Actun Tunichil Muknal

Actun Tunichil Muknal, often abbreviated to “ATM”, is an important archaeological site located in the Tapir Mountain Nature Reserve in Belize. This ancient Mayan cave system is known for its well-preserved artifacts and skeletal remains.

The site offers a unique glimpse into the spiritual and ceremonial practices of the ancient Mayans.

Aktun Tunichil Muknal is a complex of caves formed by the flowing waters of the Roaring River. The cave system stretches for several kilometers and includes stunning limestone formations, underground rivers, and chambers decorated with stalactites and stalagmites.

There are several areas with skeletal remains in the main chamber. The best known is “The Crystal Maiden”, the skeleton of an adolescent (an 18-year-old girl), possibly a sacrifice victim, whose bones have been calcified to a sparkling, crystallized appearance.

Many of the Maya artifacts and remains are completely calcified to the cave floor.

The ceramics at the site are significant partly because they are marked with “kill holes”, which indicate that they were used for ceremonial purposes. One artifact, named the “Monkey Pot”, is one of just four of its type found in Central America.

The Maya also modified cave formations here, in some instances to create altars for the offerings, in others to create silhouettes of faces and animals or to project a shadow image into the cave.

The cave is extensively decorated with cave formations in the upper passages.

Animal life in the cave includes a large population of bats, large freshwater crabs, crayfish, catfish, and other tropical fish. Large invertebrates like Amblypygi and various predatory spiders also inhabit the cave. Agouti and otters may also use the cave.

These and many other species are quite common in river caves of this size in Belize.

The best time to visit Aktun Tunichil Muknal is during the dry season, which usually lasts from late November to April. During this period, rainfall is minimal and the weather is more conducive to exploring the cave system without major flooding or muddy trails.

History and timeline

Actun Tunichil Muknal served as a sacred site for the ancient Mayans.

Mayans considered it a portal to the underworld known as Xibalba. Archaeological evidence suggests that the cave was used for ritual ceremonies, including bloodletting and human sacrifice, during the Classical period (ca. 250-909 AD).
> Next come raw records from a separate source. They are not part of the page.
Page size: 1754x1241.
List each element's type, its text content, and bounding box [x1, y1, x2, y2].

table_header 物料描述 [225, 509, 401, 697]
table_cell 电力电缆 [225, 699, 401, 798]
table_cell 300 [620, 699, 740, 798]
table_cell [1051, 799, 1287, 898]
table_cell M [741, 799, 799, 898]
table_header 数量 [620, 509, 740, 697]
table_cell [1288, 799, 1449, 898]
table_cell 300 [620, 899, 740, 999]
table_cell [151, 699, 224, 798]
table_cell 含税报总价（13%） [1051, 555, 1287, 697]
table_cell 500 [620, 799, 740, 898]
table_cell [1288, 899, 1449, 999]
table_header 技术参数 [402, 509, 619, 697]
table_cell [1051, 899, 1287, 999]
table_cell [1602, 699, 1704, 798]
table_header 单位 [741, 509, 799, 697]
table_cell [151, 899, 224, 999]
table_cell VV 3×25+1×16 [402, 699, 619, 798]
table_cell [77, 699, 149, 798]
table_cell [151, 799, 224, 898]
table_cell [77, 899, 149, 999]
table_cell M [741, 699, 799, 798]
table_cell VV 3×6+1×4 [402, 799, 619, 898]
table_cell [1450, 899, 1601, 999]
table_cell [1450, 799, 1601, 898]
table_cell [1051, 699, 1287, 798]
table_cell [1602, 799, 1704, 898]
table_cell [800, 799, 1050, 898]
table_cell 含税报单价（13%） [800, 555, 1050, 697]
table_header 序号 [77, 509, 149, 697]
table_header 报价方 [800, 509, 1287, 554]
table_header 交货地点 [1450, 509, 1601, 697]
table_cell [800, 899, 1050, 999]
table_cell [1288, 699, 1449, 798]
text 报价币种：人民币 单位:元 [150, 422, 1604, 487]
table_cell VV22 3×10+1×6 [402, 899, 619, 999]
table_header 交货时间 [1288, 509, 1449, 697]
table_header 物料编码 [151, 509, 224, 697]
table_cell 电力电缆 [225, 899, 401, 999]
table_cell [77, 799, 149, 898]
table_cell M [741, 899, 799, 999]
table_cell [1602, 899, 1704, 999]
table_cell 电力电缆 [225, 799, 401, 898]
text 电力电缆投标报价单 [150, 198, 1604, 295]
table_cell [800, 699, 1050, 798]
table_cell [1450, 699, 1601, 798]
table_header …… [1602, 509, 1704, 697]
  • Preclassic Period (2000 BC – 250 AD): The cave may have been used by the early Mayans for ceremonial purposes.
  • Classical period (250-909 AD): Aktun Tunichil Muknal reached its peak as a ceremonial center, indicating increased human activity and ritual practices.
  • Postclassic period (909 AD): The collapse of the Mayan civilization led to the abandonment of many ceremonial sites, including Actun Tunichil Muknal.

The cave

The cave is located in the Tapir Mountain Nature Reserve.
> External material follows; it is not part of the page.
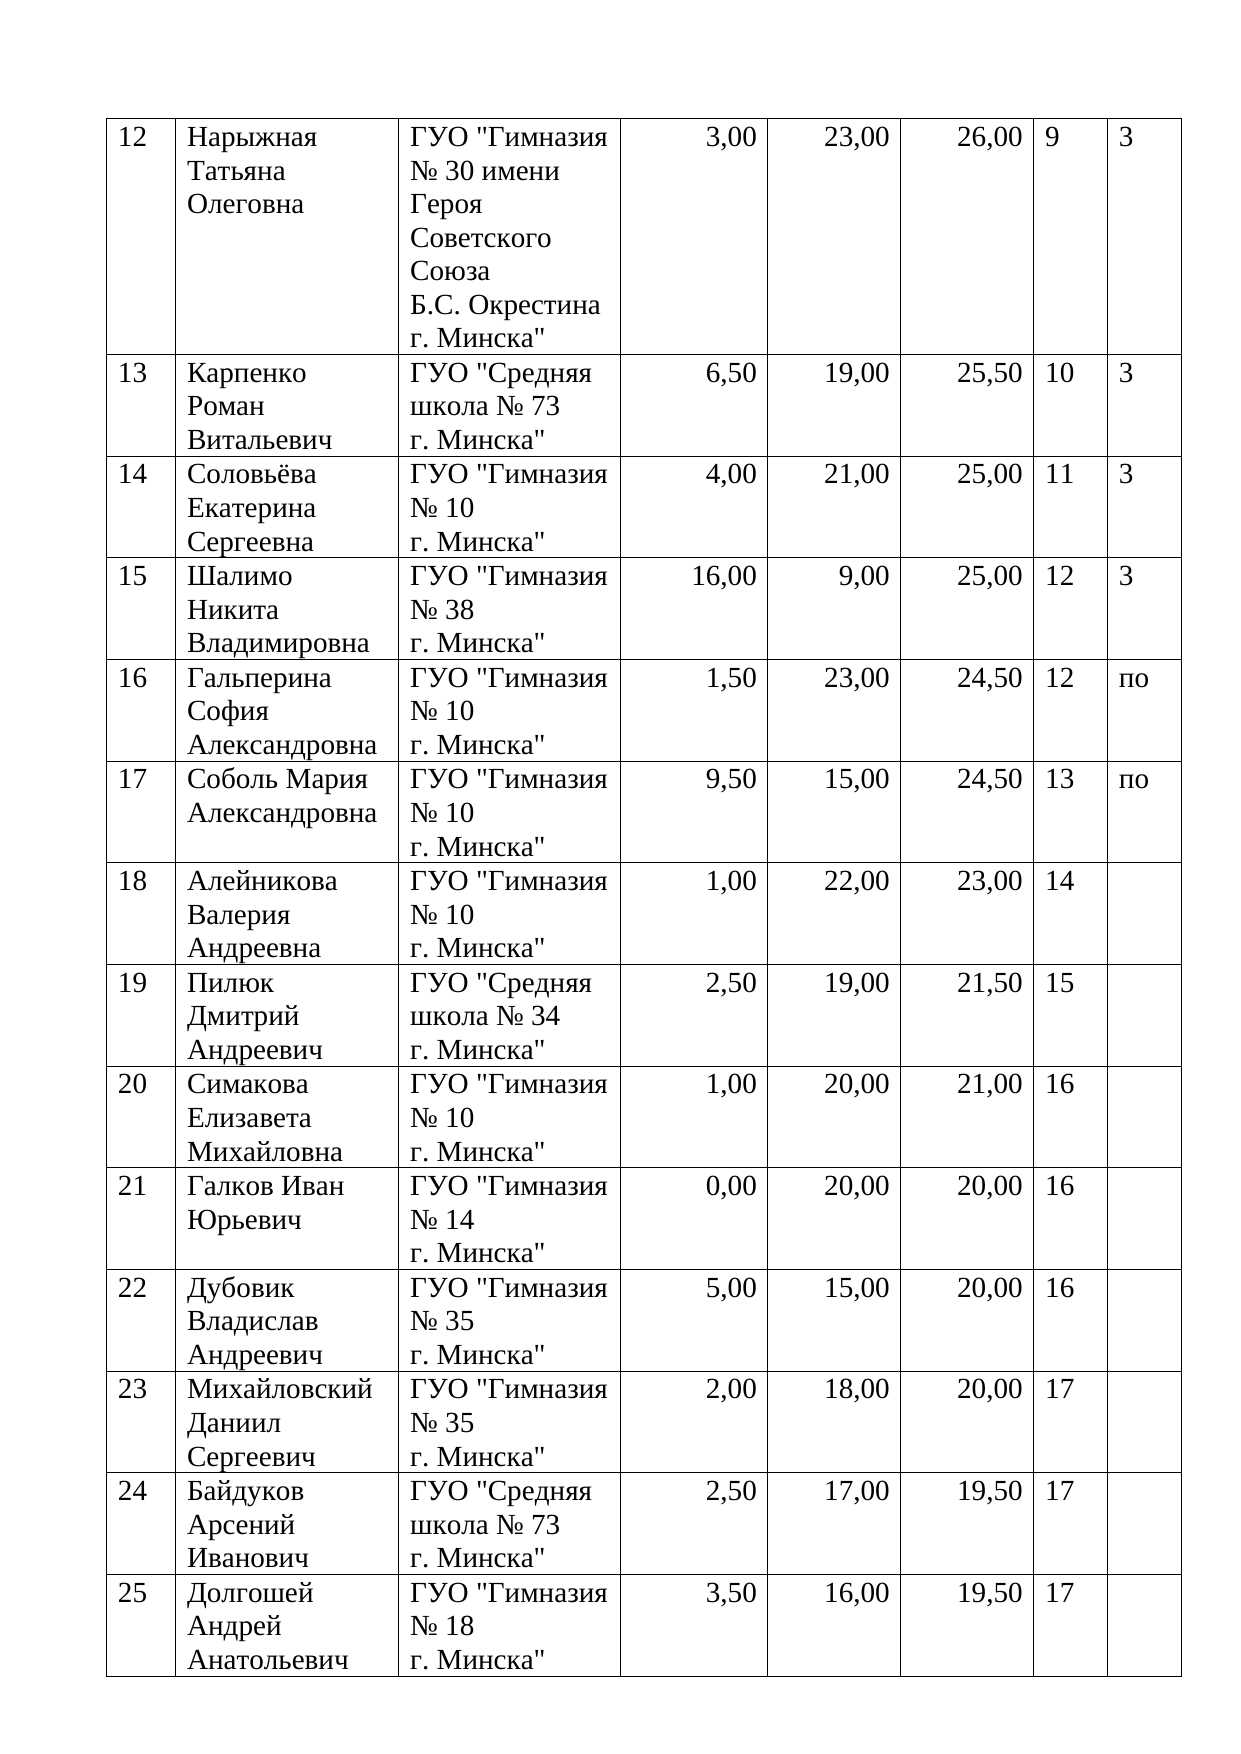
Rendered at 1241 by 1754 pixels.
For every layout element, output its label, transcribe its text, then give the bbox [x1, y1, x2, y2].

The main cave system is about 4.8 km long and consists of a long river passage of approximately 3.2 km, which ends at an upstream sump. A series of upper prehistoric passages continues another mile past the sump through massive breakdown boulders and giant rooms.

The cave can be exited through a tight squeeze ending in a giant sinkhole collapse in the jungle.

The cave’s upper passage is located about 1/3 of the way from the lower entrance. Here 14 skeletal remains have been found, and numerous examples of ancient Maya pottery remain.

The cave periodically closes when rainfall causes the river’s water level to rise and potentially flood parts of the cave.


The Belize Tourism Board, with the Belize National Institute of Culture and History, and the Institute of Archaeology, has granted licenses to a small group of agents to conduct tours of this cave, in an attempt to balance its protection against tourist revenue.

Visitors to Aktun Tunichil Muknal can go on excursions led by licensed archaeologists and experienced guides. The tour usually involves moderate jungle trekking followed by swimming and cave exploration.

Highlights of the tour include viewing ancient artifacts such as pottery shards and ceremonial vessels, and observing skeletal remains, including the “Crystal Maiden”, the calcified skeleton of a young woman believed to have been a sacrificial victim.

Actun Tunichil Muknal offers a fascinating blend of adventure, history, and archaeology, making it a must-visit destination for travelers interested in exploring the ancient Maya civilization.


In late May 2012, a tourist accidentally dropped a camera and fractured a human skull estimated to be over one thousand years old. As a result, all cameras without a permit are banned from the cave.

A different visitor once broke another skull by accidentally stepping on it. All visitors are told to remove their shoes and wear socks when reaching the upper dry chamber to help minimize foot traffic impact.